Иван Петрович, казавшийся, в поддержание музейной темы, восковой фигурой – человек в кресле у камина, массивный и прочный центр композиции, центр тяжести этой комнаты и этого дома. Неподвижный, спрессованный временем в единое целое с монолитной обстановкой. Портрет профессора в интерьере гармонично и неотъёмно дополнял казавшийся почти осязаемым недвижный воздух, пропитанный пряностями каминного угара, книжной пыли и дорогого табака – запахами, призывающими дух меланхолии.

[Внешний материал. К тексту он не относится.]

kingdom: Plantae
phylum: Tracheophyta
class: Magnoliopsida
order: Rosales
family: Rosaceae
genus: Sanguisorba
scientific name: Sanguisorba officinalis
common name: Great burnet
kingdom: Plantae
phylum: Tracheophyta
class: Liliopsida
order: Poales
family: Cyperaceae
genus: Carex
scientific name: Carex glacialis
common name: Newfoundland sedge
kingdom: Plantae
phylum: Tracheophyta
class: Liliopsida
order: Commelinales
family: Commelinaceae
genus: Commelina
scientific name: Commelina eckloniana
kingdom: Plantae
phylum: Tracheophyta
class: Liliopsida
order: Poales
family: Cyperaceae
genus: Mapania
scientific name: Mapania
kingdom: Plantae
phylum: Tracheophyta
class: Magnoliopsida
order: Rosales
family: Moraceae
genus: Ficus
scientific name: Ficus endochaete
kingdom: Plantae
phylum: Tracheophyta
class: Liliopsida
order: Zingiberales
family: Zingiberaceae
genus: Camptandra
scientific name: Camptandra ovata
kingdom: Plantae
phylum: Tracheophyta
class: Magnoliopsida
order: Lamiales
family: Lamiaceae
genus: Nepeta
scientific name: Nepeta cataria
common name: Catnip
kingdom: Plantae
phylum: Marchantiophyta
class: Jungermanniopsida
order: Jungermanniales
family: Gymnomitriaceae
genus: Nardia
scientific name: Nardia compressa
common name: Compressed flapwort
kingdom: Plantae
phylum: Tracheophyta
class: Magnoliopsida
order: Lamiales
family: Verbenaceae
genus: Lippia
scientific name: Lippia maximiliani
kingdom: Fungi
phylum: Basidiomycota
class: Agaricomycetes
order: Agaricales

Меня встретили музейная тишина и внимательный холодный взгляд человека, немало повидавшего на своём веку. Повидавшего столько, что хватило бы не на одну непростую жизнь. Взгляд великого мужа, опалённого пламенем мартенов и страстей, достигшего всего, чего пожелал и смог.
Бесстрашный и упорный борец, пусть и потрёпанный беспощадным временем, но сохранивший непреклонный характер и железную волю, закалённую в адовом пламени жизни. Тот, чьё имя до сих пор вызывает у одних – благоговейный трепет, у других – гримасу злобы и зависти, у третьих – вздох сожаления и приступ ностальгии. У меня, стоящего на пороге его кельи, на тот момент внятного и определённого отношения к старику не сложилось. Мысленный портрет профессора, составленный мной со слов его дочери и жены, был похож на схематичный и нечёткий фоторобот из милицейских ориентировок.
Неприятное предчувствие и ощущение тяжести навалились на меня, едва мы встретились глазами. Я глубоко вздохнул, чтобы успокоить дыхание, сбитое волнением и подъёмом по скрипучей деревянной лестнице. Зачем-то пересчитанных мною ступенек было три, шесть и девять, итого – восемнадцать. Я поздоровался и представился. Он молча кивнул в ответ на моё приветствие и неопределённо указал на кресло у стены, или – сразу не поймёшь – установил дистанцию, проведя в воздухе невидимую черту, которую я не должен переступить.